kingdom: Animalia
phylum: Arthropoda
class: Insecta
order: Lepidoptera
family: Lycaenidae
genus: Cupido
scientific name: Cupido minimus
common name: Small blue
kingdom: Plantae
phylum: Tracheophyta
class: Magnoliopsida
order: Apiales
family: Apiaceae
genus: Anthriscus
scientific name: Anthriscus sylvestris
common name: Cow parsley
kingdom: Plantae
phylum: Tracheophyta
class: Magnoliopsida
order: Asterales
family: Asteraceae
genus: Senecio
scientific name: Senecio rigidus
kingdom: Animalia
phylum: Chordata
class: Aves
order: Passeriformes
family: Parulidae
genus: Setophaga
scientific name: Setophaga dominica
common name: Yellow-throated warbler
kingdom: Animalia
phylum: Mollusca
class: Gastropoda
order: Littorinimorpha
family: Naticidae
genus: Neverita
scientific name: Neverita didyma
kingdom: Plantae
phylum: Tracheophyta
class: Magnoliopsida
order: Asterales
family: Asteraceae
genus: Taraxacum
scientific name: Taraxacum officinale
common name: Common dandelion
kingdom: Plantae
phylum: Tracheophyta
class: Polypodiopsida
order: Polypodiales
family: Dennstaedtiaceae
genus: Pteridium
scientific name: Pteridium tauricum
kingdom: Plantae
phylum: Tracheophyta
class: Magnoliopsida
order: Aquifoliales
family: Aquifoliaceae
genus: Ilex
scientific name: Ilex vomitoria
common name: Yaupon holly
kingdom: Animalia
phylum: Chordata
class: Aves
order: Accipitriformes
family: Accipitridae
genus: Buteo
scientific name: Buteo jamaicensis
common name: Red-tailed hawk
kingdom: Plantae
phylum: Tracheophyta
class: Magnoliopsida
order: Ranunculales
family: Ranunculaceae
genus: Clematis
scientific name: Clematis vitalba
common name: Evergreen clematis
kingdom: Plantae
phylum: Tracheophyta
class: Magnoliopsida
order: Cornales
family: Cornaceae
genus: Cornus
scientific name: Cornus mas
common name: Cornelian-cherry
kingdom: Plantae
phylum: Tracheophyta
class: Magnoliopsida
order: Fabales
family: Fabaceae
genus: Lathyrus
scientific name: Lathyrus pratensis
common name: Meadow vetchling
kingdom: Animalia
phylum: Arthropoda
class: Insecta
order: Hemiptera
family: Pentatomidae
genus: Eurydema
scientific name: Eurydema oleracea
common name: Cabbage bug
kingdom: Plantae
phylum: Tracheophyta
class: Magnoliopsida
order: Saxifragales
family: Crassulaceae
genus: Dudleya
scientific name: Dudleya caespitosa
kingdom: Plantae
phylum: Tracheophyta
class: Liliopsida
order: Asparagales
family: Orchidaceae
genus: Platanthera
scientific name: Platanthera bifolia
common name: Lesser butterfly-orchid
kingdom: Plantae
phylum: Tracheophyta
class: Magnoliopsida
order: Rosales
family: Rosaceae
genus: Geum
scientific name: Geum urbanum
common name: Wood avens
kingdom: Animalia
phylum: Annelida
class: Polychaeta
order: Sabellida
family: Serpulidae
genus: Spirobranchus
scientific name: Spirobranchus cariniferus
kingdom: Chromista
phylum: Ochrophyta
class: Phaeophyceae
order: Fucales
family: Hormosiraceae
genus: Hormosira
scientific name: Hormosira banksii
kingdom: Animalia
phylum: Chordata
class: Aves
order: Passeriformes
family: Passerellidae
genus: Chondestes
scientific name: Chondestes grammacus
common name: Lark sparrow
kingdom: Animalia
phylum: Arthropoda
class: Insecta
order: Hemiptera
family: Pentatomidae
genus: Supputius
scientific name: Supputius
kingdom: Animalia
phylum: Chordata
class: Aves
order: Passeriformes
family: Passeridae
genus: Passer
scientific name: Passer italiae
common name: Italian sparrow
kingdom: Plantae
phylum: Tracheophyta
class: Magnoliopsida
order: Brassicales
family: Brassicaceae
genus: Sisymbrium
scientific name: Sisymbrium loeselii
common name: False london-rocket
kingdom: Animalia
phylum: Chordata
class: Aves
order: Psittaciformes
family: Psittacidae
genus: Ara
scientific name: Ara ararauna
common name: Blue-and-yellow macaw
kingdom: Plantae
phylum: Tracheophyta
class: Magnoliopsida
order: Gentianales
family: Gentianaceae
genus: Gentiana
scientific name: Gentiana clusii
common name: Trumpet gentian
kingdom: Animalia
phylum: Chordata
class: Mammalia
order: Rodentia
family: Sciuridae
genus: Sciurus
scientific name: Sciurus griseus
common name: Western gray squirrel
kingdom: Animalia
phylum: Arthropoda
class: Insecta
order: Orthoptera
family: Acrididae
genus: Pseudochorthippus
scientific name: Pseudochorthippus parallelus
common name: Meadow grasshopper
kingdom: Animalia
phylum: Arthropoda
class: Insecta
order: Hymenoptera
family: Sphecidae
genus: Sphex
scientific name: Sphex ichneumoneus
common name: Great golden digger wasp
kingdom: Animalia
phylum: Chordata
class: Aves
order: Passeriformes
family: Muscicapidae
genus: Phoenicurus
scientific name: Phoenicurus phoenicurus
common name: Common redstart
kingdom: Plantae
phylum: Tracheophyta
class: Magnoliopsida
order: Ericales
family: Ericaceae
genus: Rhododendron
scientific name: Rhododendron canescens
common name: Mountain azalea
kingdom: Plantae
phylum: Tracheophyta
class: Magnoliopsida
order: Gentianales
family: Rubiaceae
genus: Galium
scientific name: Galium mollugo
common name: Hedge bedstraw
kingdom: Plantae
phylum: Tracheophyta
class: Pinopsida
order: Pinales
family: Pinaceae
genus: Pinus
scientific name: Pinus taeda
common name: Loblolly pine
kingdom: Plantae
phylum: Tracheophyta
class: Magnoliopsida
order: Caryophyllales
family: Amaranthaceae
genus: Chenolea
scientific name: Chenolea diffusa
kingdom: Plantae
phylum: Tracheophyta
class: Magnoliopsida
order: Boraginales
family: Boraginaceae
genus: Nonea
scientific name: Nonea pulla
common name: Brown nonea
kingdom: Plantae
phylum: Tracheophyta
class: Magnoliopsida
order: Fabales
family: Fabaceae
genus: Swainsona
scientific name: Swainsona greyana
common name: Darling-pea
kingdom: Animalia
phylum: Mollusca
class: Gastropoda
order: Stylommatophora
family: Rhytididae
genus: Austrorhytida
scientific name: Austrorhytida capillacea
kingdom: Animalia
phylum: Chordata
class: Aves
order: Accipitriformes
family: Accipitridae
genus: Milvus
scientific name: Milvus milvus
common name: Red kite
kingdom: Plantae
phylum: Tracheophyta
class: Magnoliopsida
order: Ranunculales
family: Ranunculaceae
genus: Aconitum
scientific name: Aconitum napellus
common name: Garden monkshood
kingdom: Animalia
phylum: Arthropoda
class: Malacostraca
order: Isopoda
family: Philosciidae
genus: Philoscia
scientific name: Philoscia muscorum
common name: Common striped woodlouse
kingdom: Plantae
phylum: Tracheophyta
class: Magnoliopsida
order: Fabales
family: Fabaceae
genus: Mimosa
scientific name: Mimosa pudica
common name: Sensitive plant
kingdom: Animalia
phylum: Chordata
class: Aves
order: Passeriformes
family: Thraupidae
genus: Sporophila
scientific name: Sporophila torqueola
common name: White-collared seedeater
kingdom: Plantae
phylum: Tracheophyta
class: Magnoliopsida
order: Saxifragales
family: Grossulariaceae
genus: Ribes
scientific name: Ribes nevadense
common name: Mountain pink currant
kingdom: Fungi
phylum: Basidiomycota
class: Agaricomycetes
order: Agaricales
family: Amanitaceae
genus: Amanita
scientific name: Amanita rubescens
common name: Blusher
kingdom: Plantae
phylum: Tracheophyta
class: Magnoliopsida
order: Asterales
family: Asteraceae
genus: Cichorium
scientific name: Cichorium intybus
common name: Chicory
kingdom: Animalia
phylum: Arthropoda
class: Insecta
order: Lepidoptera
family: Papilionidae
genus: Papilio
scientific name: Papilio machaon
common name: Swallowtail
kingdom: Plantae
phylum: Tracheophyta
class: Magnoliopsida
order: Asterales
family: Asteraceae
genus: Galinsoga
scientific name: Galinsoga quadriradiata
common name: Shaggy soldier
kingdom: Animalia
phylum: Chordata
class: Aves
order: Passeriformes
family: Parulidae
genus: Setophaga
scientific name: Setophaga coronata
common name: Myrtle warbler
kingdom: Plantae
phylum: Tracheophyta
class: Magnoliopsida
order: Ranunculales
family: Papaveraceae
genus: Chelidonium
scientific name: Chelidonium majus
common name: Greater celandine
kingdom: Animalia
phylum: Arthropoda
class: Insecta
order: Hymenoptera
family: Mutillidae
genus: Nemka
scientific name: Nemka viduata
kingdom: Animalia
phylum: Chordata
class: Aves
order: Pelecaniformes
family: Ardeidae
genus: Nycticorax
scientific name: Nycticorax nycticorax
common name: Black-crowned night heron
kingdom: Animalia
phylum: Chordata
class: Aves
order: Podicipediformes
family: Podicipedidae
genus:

• _Goal_
Copy, word for word, the lines of the items running from the line containing "genus: Chenolea" through the line containing "family: Rhytididae", inclusive.

• _Result of this exercise_
genus: Chenolea
scientific name: Chenolea diffusa
kingdom: Plantae
phylum: Tracheophyta
class: Magnoliopsida
order: Boraginales
family: Boraginaceae
genus: Nonea
scientific name: Nonea pulla
common name: Brown nonea
kingdom: Plantae
phylum: Tracheophyta
class: Magnoliopsida
order: Fabales
family: Fabaceae
genus: Swainsona
scientific name: Swainsona greyana
common name: Darling-pea
kingdom: Animalia
phylum: Mollusca
class: Gastropoda
order: Stylommatophora
family: Rhytididae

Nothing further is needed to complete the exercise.